Eine freie Sicht wie vor 90 Jahren gibt es von diesem Standort nicht mehr auf Wildflecken. Im Vordergrund sind die Bäume hoch gewachsen, dahinter verläuft die Umgehungsstraße. In der Bildmitte ragt der Turm der Pfarrkirche hervor. Um die Kirche lassen sich alte Gebäude erkennen. Während der Hang hinter Wildflecken vor 90 Jahren noch landwirtschaftlich genutzt wurde, so hat sich an dieser Stelle die Siedlung erweitert. Die bestehende Offenflächen, die nur noch als Grünland verwendet wird, wurde vom Wald, der sich hangabwärts weiterausgebreitet hat, eingedämmt. Die Bedeutung der Landwirtschaft hat deutlich in Wildflecken an Bedeutung verloren. In der Bildmitte lassen sich noch die alten Gartenflächen, die hinter den Höfen im ursprünglichen Angerdorf angelegt wurden sind, erkennen. Die ursprüngliche Struktur des Straßenangerdorfes blieb an dieser Stelle erhalten. Nach Norden hat sich die Siedlung aber seit den 1930er Jahren nach Norden erweitert.
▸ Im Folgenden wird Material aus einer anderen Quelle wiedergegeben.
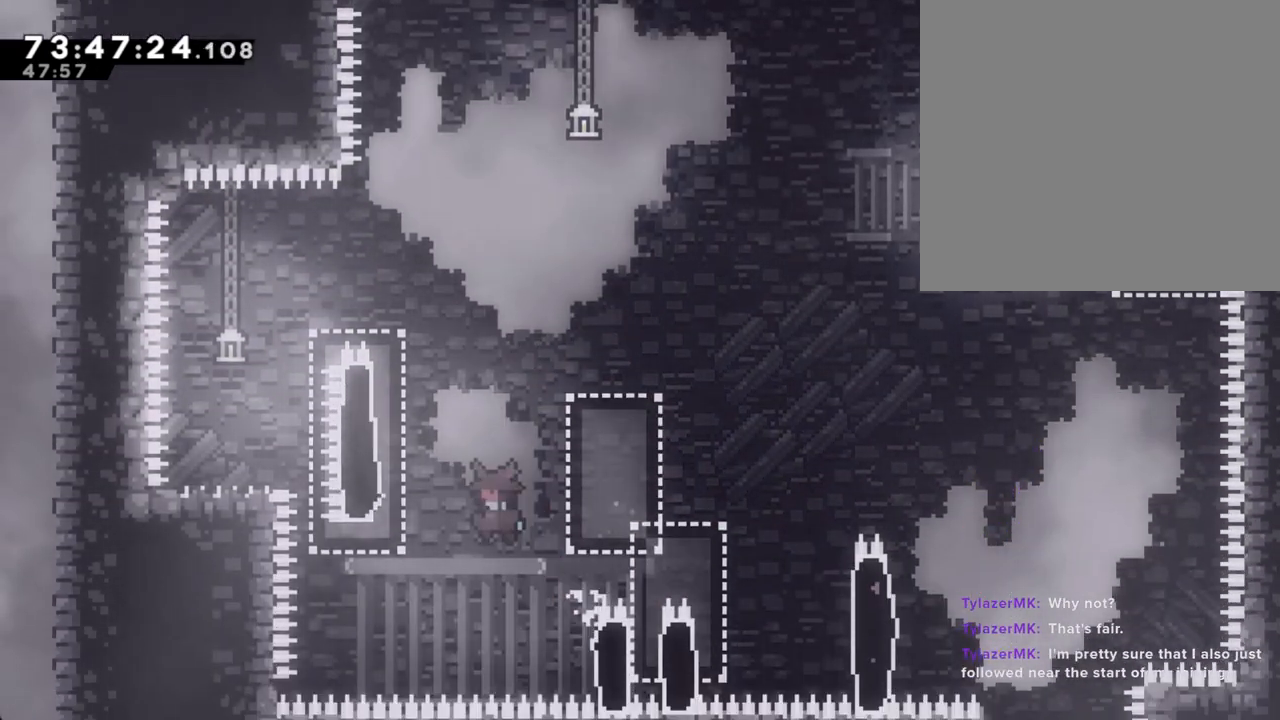
Gameplay with a controller (Nintendo layout); each line is a JSON object with the inputs held at the frame after it. "events" lists button and stick changes between this image and that frame as [ms after this image, input, new state], when the widget could be followed in between. Not read: HOME L1 L3 R1 R3.
{"buttons": ["A"], "left_stick": "left", "right_stick": "center", "events": [[185, "A", "up"], [201, "left_stick", "center"], [252, "A", "down"], [319, "left_stick", "left"]]}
Die bunten Gebäude die in der Bildmitte zu sehen sind, gehören zu der Siedlungserweiterung, die im Zuge des Baus von dem Truppenlagerübungsplatzes erstellt wurde. Hinter Wildflecken befindet sich heute der Truppenübungsplatz. Auf dem Bild lässt sich die Nutzung erneuerbarer Energien erkennen. So nutzen die Bewohner die Südhanglage, um die Dächer mit Solar-Panels für die Stromerzeugung auszustatten.

Historische Ansicht von Wildflecken (Sammlung Hermann Eckert/Rhönmuseum Fladungen)

Heutiger Blick auf Wildflecken (Foto: Matthias Poppe)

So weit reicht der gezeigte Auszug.